## DOCUMENT SECTION
■ ■ ■ ■ ■

Sunday, May 24, 2026

Family Offices Deploy $100 Million Into Distressed Real Estate as Institutional Capital Stays Sidelined

Ultra-wealthy investment firms are acquiring office properties at 18 cents on the dollar and multifamily assets at 20-30% discounts while traditional investors wait out elevated rates and geopolitical volatility.

By the Family Office Real Estate Daily Desk·Sunday, May 24, 2026·4 min read·Sourced from CNBC
Family Offices Deploy $100 Million Into Distressed Real Estate as Institutional Capital Stays Sidelined

Private investment firms managing capital for ultra-wealthy families are moving aggressively into domestic real estate markets while institutional investors remain largely on the sidelines. Family office executives told CNBC that their long-term investment horizons and flexible capital structures allow them to pursue opportunistic acquisitions that traditional asset managers cannot underwrite. These investors have been able to acquire office properties for as little as 18 cents on the dollar and multifamily housing at double-digit percentage discounts to replacement costs. The deployment comes despite persistently high interest rates and ongoing geopolitical conflicts that have dampened sentiment across broader real estate markets.

Travis King, CEO of Realm, a collective representing approximately 100 families, said the group has deployed about $100 million into Northern California real estate over the past six months. Realm recently purchased an office property in San Francisco at roughly 21 percent of its previous transaction price and what it would cost to construct today. King explained the investment thesis centered on conviction that technology would remain a robust driver of the U.S. economy and that San Francisco's long-term fundamentals remained intact despite near-term distress. The firm is now trading paper on leases or purchase and sale agreements across several of these discounted properties.

■ ■ ■ ■ ■

## DATA EXTRACT
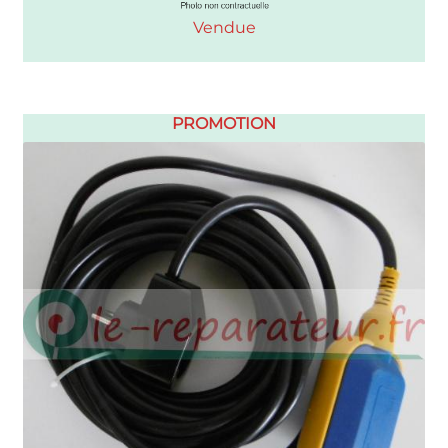
Vendue
PROMOTION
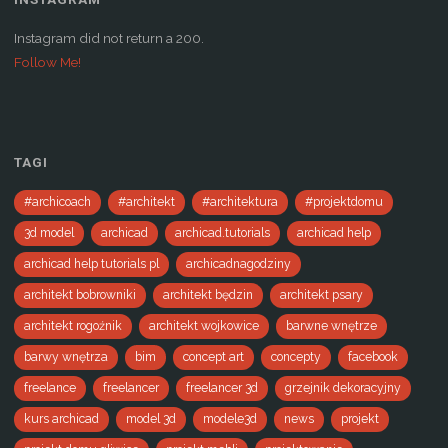
Instagram did not return a 200.
Follow Me!
TAGI
#archicoach
#architekt
#architektura
#projektdomu
3d model
archicad
archicad.tutorials
archicad help
archicad help tutorials pl
archicadnagodziny
architekt bobrowniki
architekt będzin
architekt psary
architekt rogoźnik
architekt wojkowice
barwne wnętrze
barwy wnętrza
bim
concept art
concepty
facebook
freelance
freelancer
freelancer 3d
grzejnik dekoracyjny
kurs archicad
model 3d
modele3d
news
projekt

■ ■ ■ ■ ■

## TO-DO ITEM
Reproduce the entire article on family offices buying distressed real estate, word for word.

## ANSWER SPACE
Sunday, May 24, 2026

Family Offices Deploy $100 Million Into Distressed Real Estate as Institutional Capital Stays Sidelined

Ultra-wealthy investment firms are acquiring office properties at 18 cents on the dollar and multifamily assets at 20-30% discounts while traditional investors wait out elevated rates and geopolitical volatility.

By the Family Office Real Estate Daily Desk·Sunday, May 24, 2026·4 min read·Sourced from CNBC
Family Offices Deploy $100 Million Into Distressed Real Estate as Institutional Capital Stays Sidelined

Private investment firms managing capital for ultra-wealthy families are moving aggressively into domestic real estate markets while institutional investors remain largely on the sidelines. Family office executives told CNBC that their long-term investment horizons and flexible capital structures allow them to pursue opportunistic acquisitions that traditional asset managers cannot underwrite. These investors have been able to acquire office properties for as little as 18 cents on the dollar and multifamily housing at double-digit percentage discounts to replacement costs. The deployment comes despite persistently high interest rates and ongoing geopolitical conflicts that have dampened sentiment across broader real estate markets.

Travis King, CEO of Realm, a collective representing approximately 100 families, said the group has deployed about $100 million into Northern California real estate over the past six months. Realm recently purchased an office property in San Francisco at roughly 21 percent of its previous transaction price and what it would cost to construct today. King explained the investment thesis centered on conviction that technology would remain a robust driver of the U.S. economy and that San Francisco's long-term fundamentals remained intact despite near-term distress. The firm is now trading paper on leases or purchase and sale agreements across several of these discounted properties.